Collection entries
+++
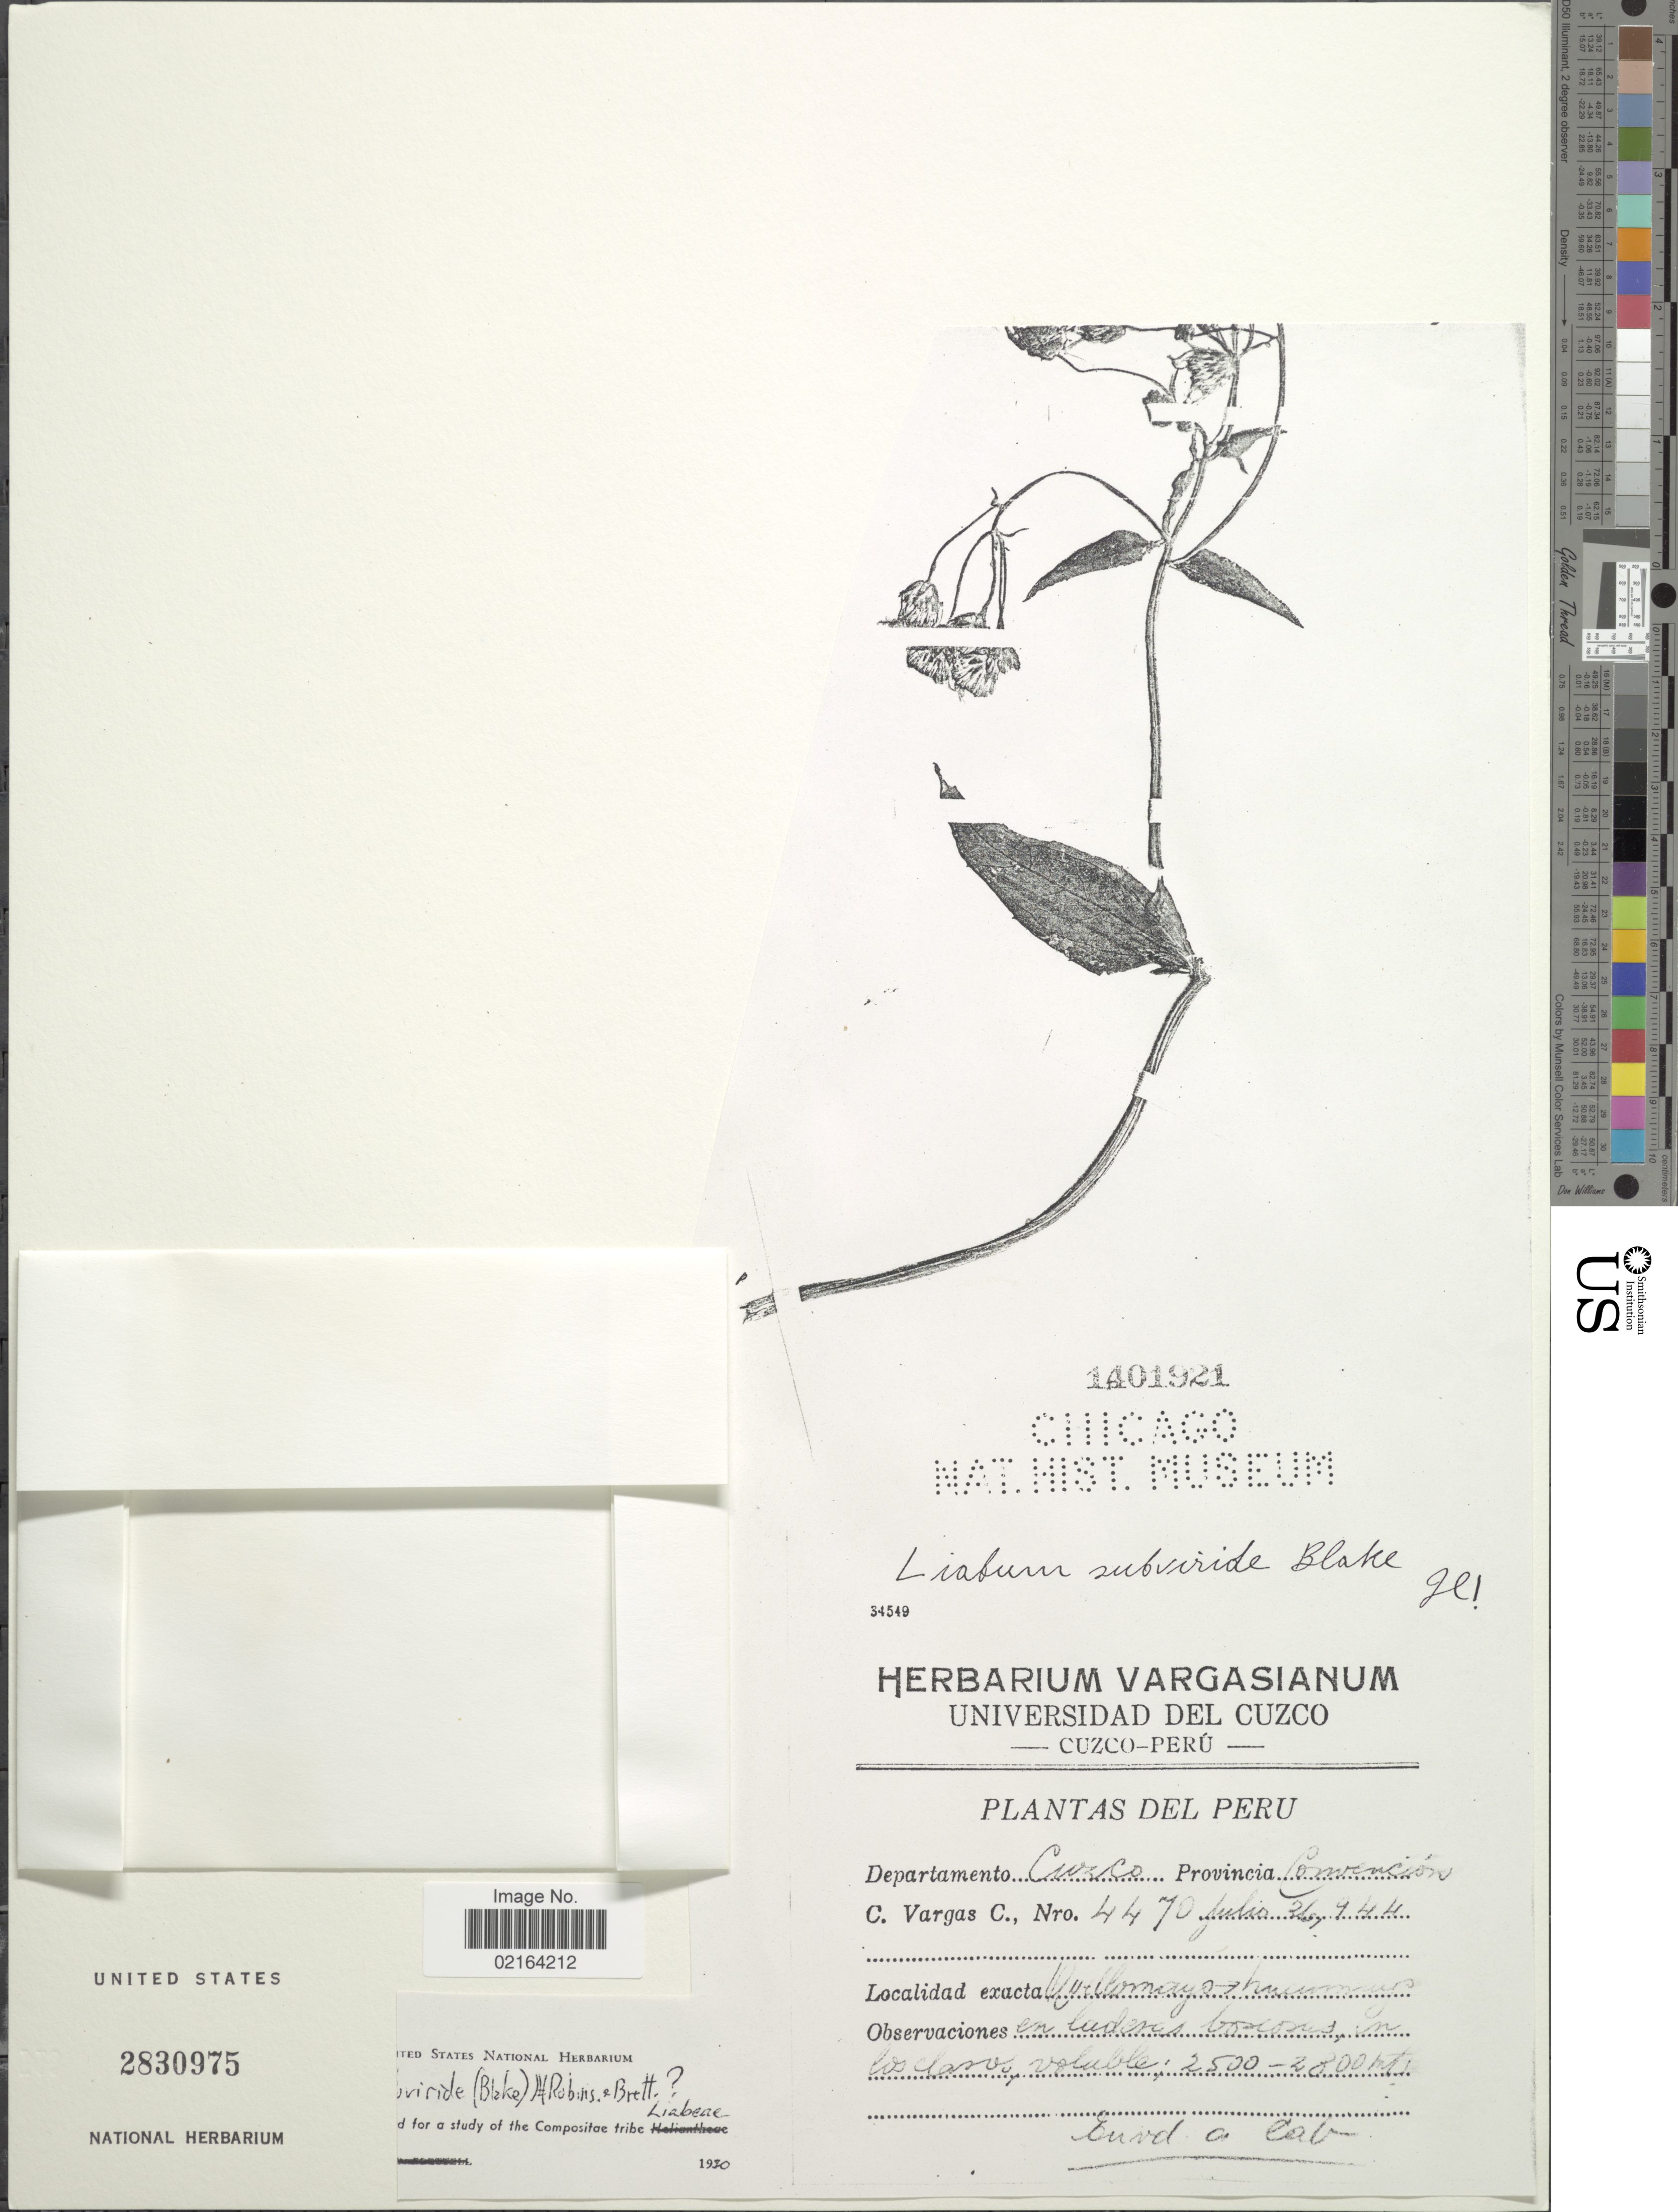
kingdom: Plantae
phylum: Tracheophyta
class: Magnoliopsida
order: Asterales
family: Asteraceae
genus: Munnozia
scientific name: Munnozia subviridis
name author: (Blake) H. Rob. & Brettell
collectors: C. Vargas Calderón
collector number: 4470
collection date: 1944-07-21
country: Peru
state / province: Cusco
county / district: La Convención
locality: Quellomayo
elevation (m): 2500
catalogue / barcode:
+++
* _Short exercise_
Lay out as a JSON list of strings, one string per line and with blank lines omitted, the lines starting with the one that contains "collection date: 1944-07-21" and continuing through the last line of the data, both included.

* _Written reply_
[
  "collection date: 1944-07-21",
  "country: Peru",
  "state / province: Cusco",
  "county / district: La Convención",
  "locality: Quellomayo",
  "elevation (m): 2500",
  "catalogue / barcode:"
]